The digger had only drilled 14 inches before he got stuck in the first month of his mission. Months later, in October 2019, NASA engineers planned to get the excavator back on track using a robotic excavator to help reload the 14 inches and support the excavator in its next attempt to dig 16 feet. The NASA team were convinced the probe was finally ready to go, but they were wrong.
NASA’s next idea in February 2020 was to have the InSight lander push the probe with its robotic arm.
It didn’t work either. After attempting to use the scoop on InSight’s robotic arm again on January 9, 2021, the probe made 500 more hammer blows with no progress. At this point, the team declared the probe dead.
“We’ve given him everything we’ve got, but Mars and our heroic mole remain incompatible,” DLR’s Tilman Spohn said in the NASA announcement.
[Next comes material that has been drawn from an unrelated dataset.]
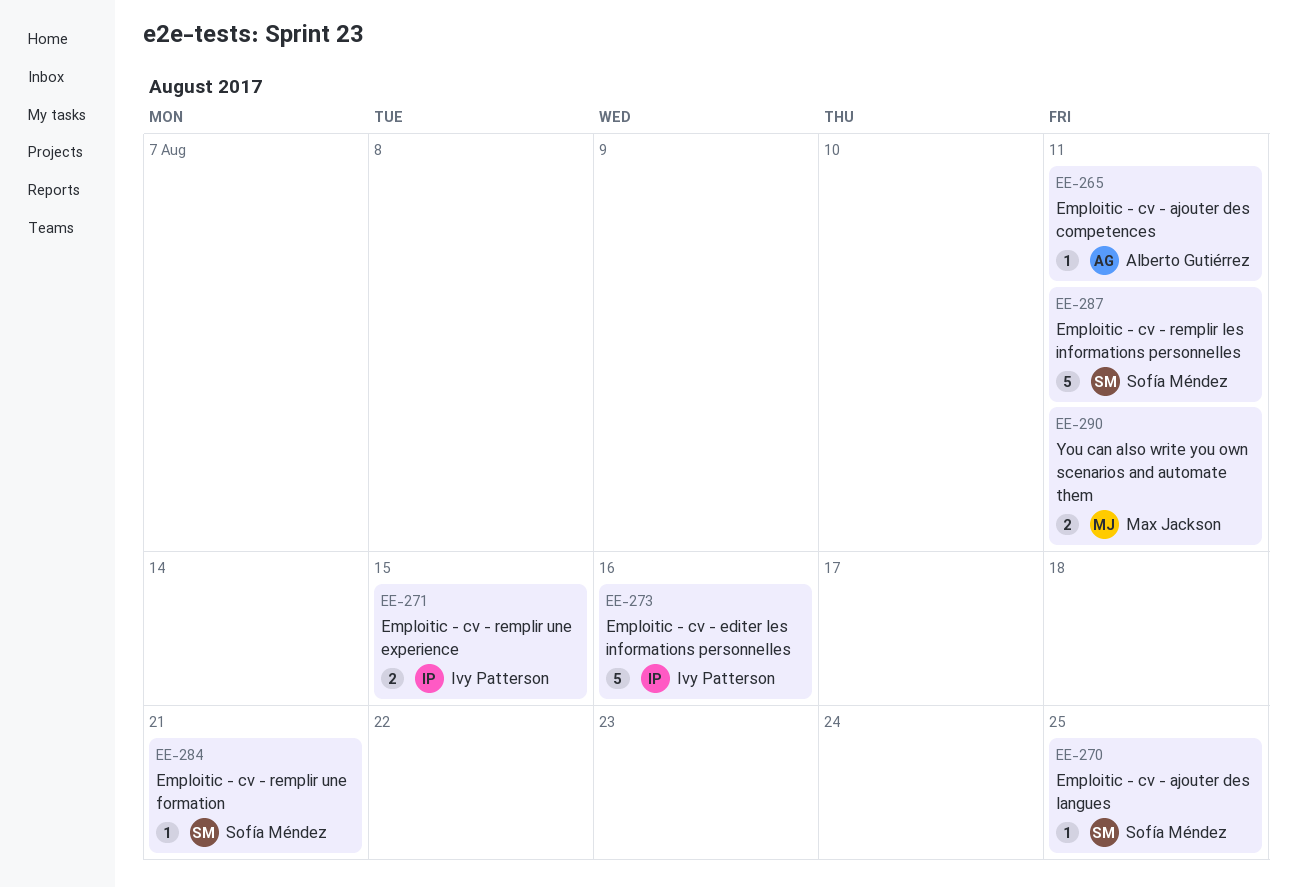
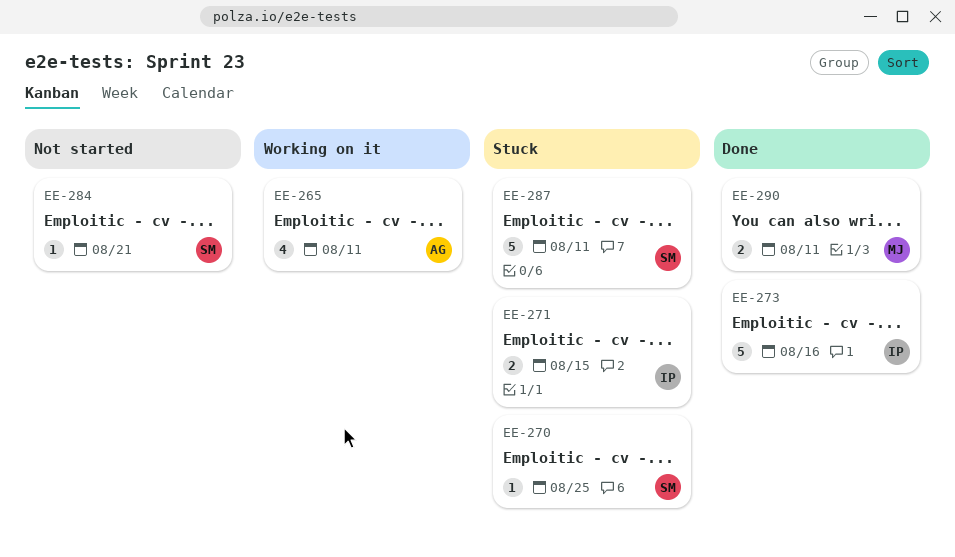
EE-265, estimate: 1 -> 4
There is good news, however. Spohn said work on this probe will benefit future missions because they have learned a lot on the surface of Mars.
Thomas Zurbuchen, associate administrator for science at NASA headquarters in Washington, said he was proud of the mission team – and his work was useful. “That’s why we take risks at NASA – we have to push the boundaries of technology to know what works and what doesn’t,” he said.
“In that sense, we have been successful: we have learned a lot that will benefit future missions to Mars and elsewhere,” Zurbuchen continued, “and we thank our German DLR partners for providing this instrument and for their collaboration.”